[Fragmento del texto]
______

Desde 1962, Lencería Egay lleva ofreciendo en el centro de Bilbao un producto cuidado, una atención cercana y una forma de comprar que poco tiene que ver con la frialdad de un clic. Ana es la tercera generación al frente del negocio. Aprendió entre camisones y pañuelos, ayudando desde niña a su amama, quien soñaba con que su nieta continuara lo que había empezado. Y así fue: fue un día a “echar una mano” y lleva ya 32 años tras el mostrador.
En su tienda no hay algoritmos, ni descuentos relámpago ni envíos en 24 horas. Hay escucha, hay consejo, hay confianza. “Cuando vienes aquí, me haces un tercer grado y te vas encantada con tu sujetador. Eso en Amazon no lo tienes”, resume Ana. “Mi clientela es mayor, muchas llevan comprando aquí toda la vida. Me preguntan hasta por mi hijo”.

______

[Entradas proporcionadas]
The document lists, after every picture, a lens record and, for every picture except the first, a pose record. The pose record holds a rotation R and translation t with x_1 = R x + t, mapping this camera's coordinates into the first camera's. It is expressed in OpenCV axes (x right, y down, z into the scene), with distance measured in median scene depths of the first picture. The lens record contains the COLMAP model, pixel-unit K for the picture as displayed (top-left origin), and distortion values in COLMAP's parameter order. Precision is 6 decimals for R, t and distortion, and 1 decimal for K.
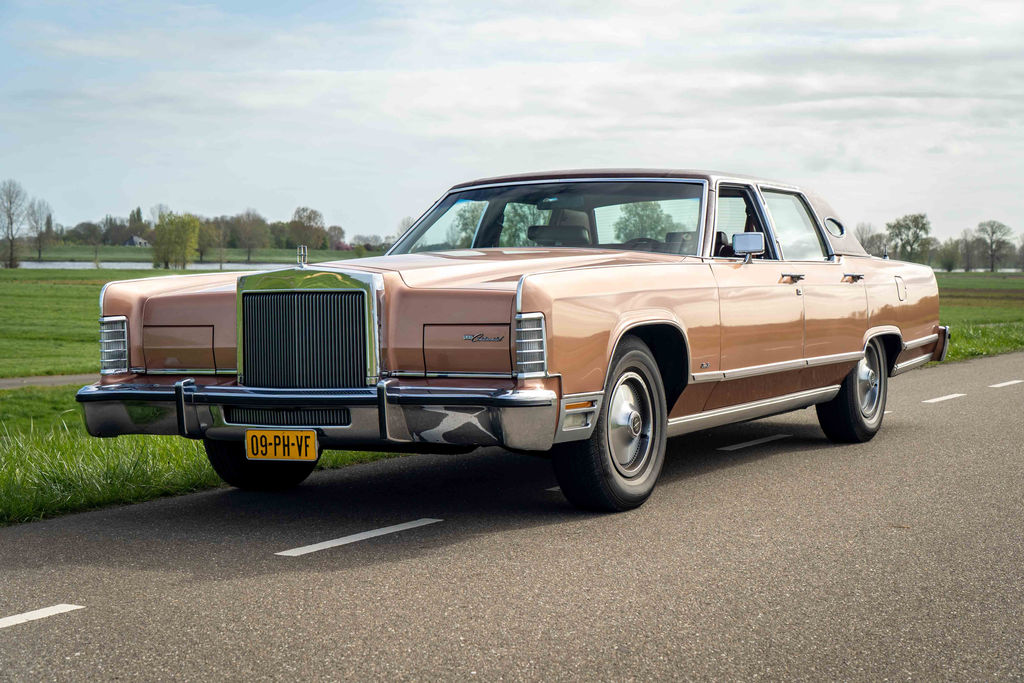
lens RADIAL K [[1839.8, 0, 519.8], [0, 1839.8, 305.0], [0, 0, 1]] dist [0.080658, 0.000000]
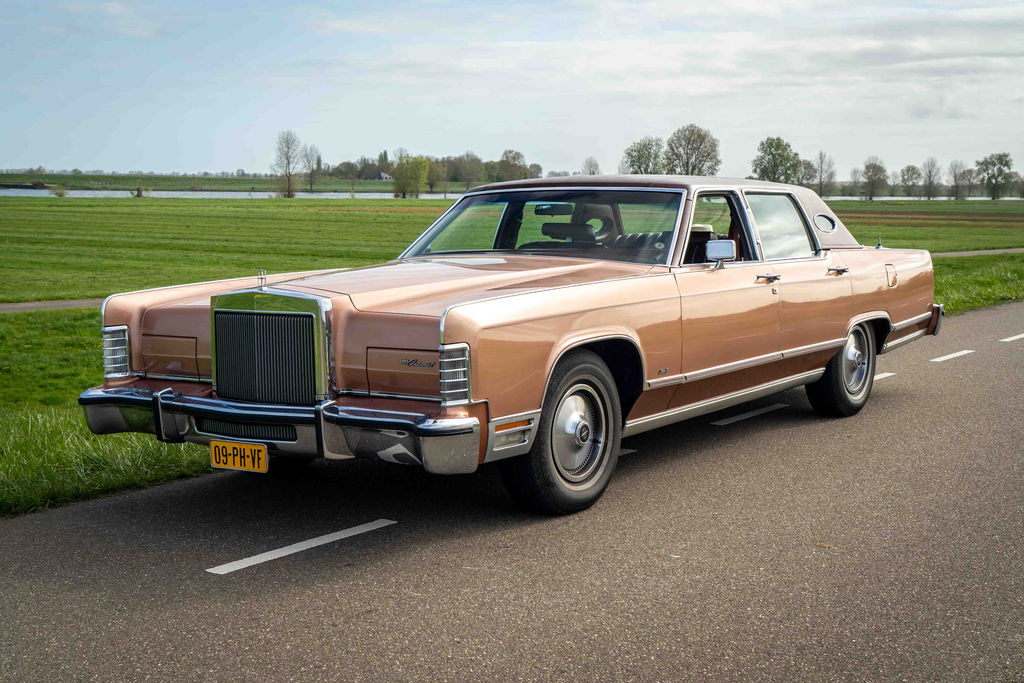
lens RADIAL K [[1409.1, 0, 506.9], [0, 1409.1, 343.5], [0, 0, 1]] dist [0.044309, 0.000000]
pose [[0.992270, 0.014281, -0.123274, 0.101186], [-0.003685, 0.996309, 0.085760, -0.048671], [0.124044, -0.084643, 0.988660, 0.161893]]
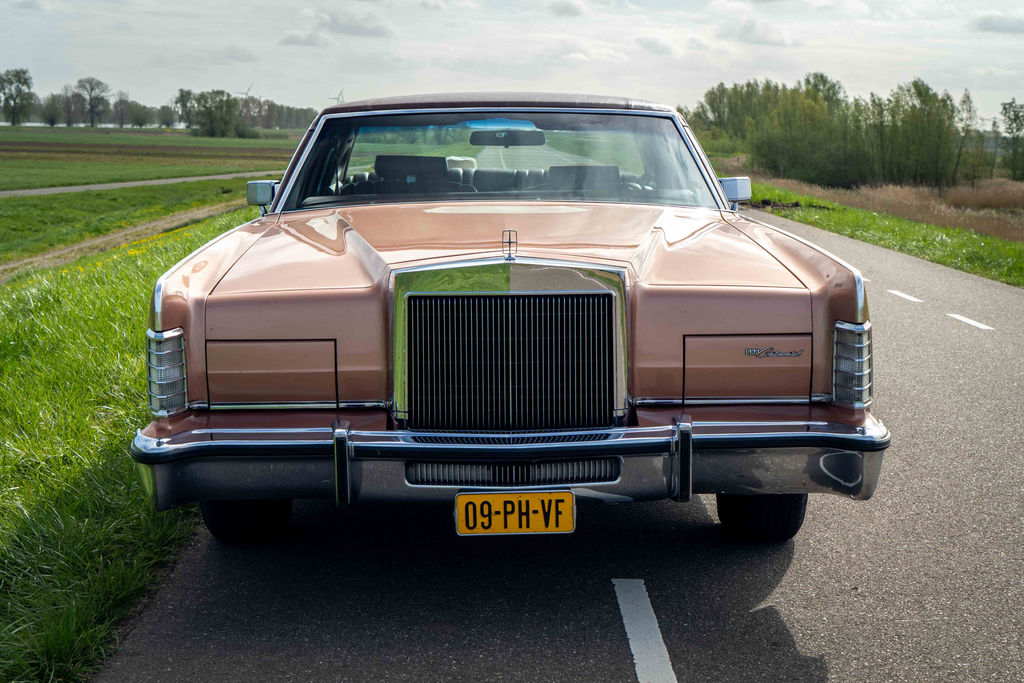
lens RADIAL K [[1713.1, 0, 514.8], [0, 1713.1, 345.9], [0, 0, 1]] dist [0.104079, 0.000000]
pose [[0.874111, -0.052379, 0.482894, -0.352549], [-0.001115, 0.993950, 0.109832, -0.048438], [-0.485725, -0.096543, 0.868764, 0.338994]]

______

[Preguntas]
• 1. Según el fragmento sobre Lencería Egay, ¿cuántos años lleva Ana tras el mostrador?
• 2. Enumere todo lo que, según el fragmento sobre Lencería Egay, no hay en la tienda de Ana.

[Soluciones]
• 1. 32 años.

• 2. Algoritmos, descuentos relámpago y envíos en 24 horas.